Depuis plusieurs années, l’Église catholique romaine s’impose comme une force incontournable dans la vie politique nigériane. Forte de près de 30 millions de fidèles, elle influence profondément les élections, en particulier dans la Ceinture Centrale et le Sud-Est du pays.
L’ascension politique des prêtres catholiques
En 2022, l’État de Benue a vu l’ascension spectaculaire du révérend père Hyacinth Alia, candidat du All Progressives Congress (APC). Suspendu par son évêque pour sa participation à la politique, Alia a su capitaliser sur sa réputation spirituelle pour mobiliser une large partie de l’électorat chrétien. Son slogan, « Oui, père », a fait de sa campagne un véritable mouvement populaire, propulsant non seulement sa victoire au poste de gouverneur, mais renforçant aussi la position de l’APC dans la région lors de l’élection présidentielle.
Cette percée n’est pas un cas isolé. En 1992, le père Moses Adasu avait déjà été élu gouverneur dans le même État. Preuve que, dans certaines régions du Nigéria, l’engagement politique des prêtres dépasse largement la simple influence spirituelle.
Une Église omniprésente dans le Sud-Est
Dans la région du Sud-Est, fief du peuple Igbo, la domination catholique est encore plus visible. À Anambra, tous les gouverneurs élus sous la Quatrième République, sauf un, étaient catholiques. L’Église ne se contente pas d’accompagner les candidats : elle participe activement à leur sélection et à leur promotion.
Peter Obi, ancien gouverneur et ex-candidat à la présidence, illustre parfaitement ce phénomène. Son ancrage catholique, soutenu par les évêques locaux et renforcé par ses liens familiaux avec l’Église, a joué un rôle majeur dans ses campagnes électorales. Les institutions éducatives catholiques comme le Christ the King College à Onitsha forment également de nombreux leaders politiques et juges influents.
Quand la foi modèle les stratégies politiques
Au Nigéria, la pratique religieuse est l’une des plus intenses au monde : 94 % des catholiques déclarent assister à la messe chaque semaine. Cette ferveur fait des prêtres des figures de confiance, capables d’orienter les choix politiques de leurs fidèles.
Des figures emblématiques comme le père Ejike Mbaka, célèbre pour ses prêches influents à Enugu, ou le père Matthew Kukah, médiateur national pour la paix, incarnent cette interconnexion entre foi et politique.
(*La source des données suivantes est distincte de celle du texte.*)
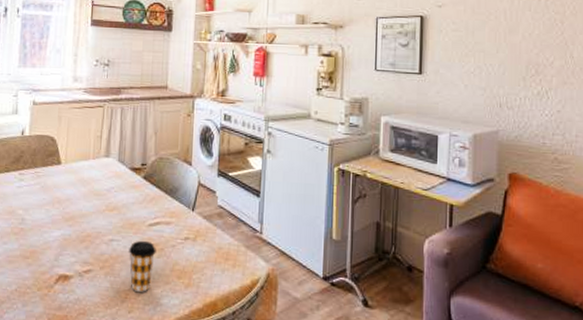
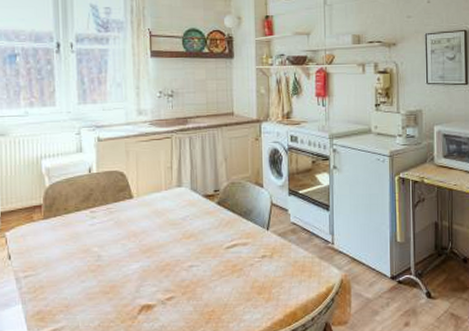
coffee cup: present [129,240,156,292] -> none [209,263,236,312]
Leur soutien est recherché par tous, y compris par des hommes politiques musulmans.
Une influence en débat
Si l’influence catholique apporte stabilité et structuration politique dans certaines régions, elle suscite aussi des tensions. En 2015, des religieux anglicans de l’État d’Enugu ont publiquement contesté la mainmise catholique sur les plus hautes fonctions politiques. Les accusations d’exclusion confessionnelle continuent d’alimenter les débats sur le rôle des Églises dans une démocratie multi-religieuse comme celle du Nigéria.
À l’heure où le pays se prépare à de nouvelles échéances électorales, une chose est sûre : ignorer l’Église catholique serait une erreur stratégique pour tout aspirant au pouvoir.